When languages differ, communication can still exist through emotions. When studying abroad in Ecuador I had the opportunity to visit a school in Chaquizhca. There the children and I used the power of photography and journalism to communicate and engage with one another.
Meeting the children
While in Ecuador, I spent time with about 20 children who went to school in Chaquizhca.
At first, the children were noticeably shy to us outsiders when we arrived at their school. As they looked over their shoulders and whispered in Spanish to one another, their hesitation was clear. Some would try approaching us, only to then change their mind and run back to their friends.
Connecting despite a difference in language
However, through smiles, waves, and other signs we showed the children they could trust us. We greeted them with “Hola” and asked them “¿Cómo estás?”. The more we engaged, the more their hesitation toward us began to fade.
As we continued reaching out to them, there were more smiles, more waves, and far more laughter. The language barrier, while still standing, did not block us from connecting and coming together to paint a Little Library that we were going to set up for them so they would have books to read.
As the time went on, I would smile, wave and greet the children when they peeked my way. Over time the small smiles and waves I received got bigger. Strangers’ faces turned friendly and familiar.
Breaking barriers with a camera
My experience with the children was also unique because of the camera hanging around my neck. While I took photos for my articles, the children would come over fascinated by the technology in my hand.

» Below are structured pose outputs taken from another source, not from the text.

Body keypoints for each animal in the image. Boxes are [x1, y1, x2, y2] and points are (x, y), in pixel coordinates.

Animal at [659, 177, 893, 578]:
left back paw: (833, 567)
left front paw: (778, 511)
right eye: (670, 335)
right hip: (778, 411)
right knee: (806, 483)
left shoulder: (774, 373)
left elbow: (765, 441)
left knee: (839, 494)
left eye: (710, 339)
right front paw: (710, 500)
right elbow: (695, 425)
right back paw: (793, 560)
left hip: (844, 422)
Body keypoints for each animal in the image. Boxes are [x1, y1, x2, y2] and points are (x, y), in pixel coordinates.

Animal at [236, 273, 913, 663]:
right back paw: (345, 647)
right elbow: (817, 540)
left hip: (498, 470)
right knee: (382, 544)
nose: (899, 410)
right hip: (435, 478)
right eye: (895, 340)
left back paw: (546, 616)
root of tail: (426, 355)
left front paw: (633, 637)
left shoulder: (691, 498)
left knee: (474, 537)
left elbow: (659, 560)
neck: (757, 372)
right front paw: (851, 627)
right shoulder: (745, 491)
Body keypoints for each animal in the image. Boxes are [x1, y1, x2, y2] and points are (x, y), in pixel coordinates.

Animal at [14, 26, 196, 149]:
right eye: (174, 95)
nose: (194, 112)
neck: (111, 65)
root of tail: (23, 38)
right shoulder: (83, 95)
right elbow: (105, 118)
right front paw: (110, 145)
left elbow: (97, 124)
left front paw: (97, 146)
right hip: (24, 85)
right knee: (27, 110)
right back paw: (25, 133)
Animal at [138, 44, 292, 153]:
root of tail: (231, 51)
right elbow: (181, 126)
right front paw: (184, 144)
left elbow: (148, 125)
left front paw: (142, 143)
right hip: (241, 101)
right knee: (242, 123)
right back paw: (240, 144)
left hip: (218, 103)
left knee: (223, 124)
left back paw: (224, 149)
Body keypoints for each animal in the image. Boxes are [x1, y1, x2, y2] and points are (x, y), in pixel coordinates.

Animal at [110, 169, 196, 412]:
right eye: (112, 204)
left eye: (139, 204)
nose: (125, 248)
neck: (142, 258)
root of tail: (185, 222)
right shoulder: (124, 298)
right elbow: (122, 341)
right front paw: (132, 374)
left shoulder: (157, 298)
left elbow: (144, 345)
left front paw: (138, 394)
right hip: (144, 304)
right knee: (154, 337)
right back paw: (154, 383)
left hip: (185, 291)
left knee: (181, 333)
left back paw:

I would snap a photo and show them the image appear on the screens. Then do the same with video. Their excitement was clear and their laughter was uncontainable when they would see themselves on the screen.
At first, the photos I took of them showed them with straight faces. However, as our connection grew, and comfort levels rose, they allowed me to capture their smiles with the click of my camera.
The evolution of the smile
Many of us on this trip talked about how accustomed we are in the U.S. to smile at a camera and how we learned because photography in U.S. culture is so prevalent.
My Foto Amiga
One girl, in particular, would stay at my side as I took photos and wait patiently for me to kneel next to her to show her the image. I then held her hands and helped her take photos with my camera. As her interest grew and grew, I pulled out my phone and handed it to her. Her smile was priceless as she went around taking photos of her school and smiling friends.
Lessons the children taught me
Engaging with these children allowed me to see many inspiring aspects of humanity. From our universal connection, our shared joy, patience, and their eagerness to learn, we touched each other’s lives and, for me, gave me a memory I will always cherish.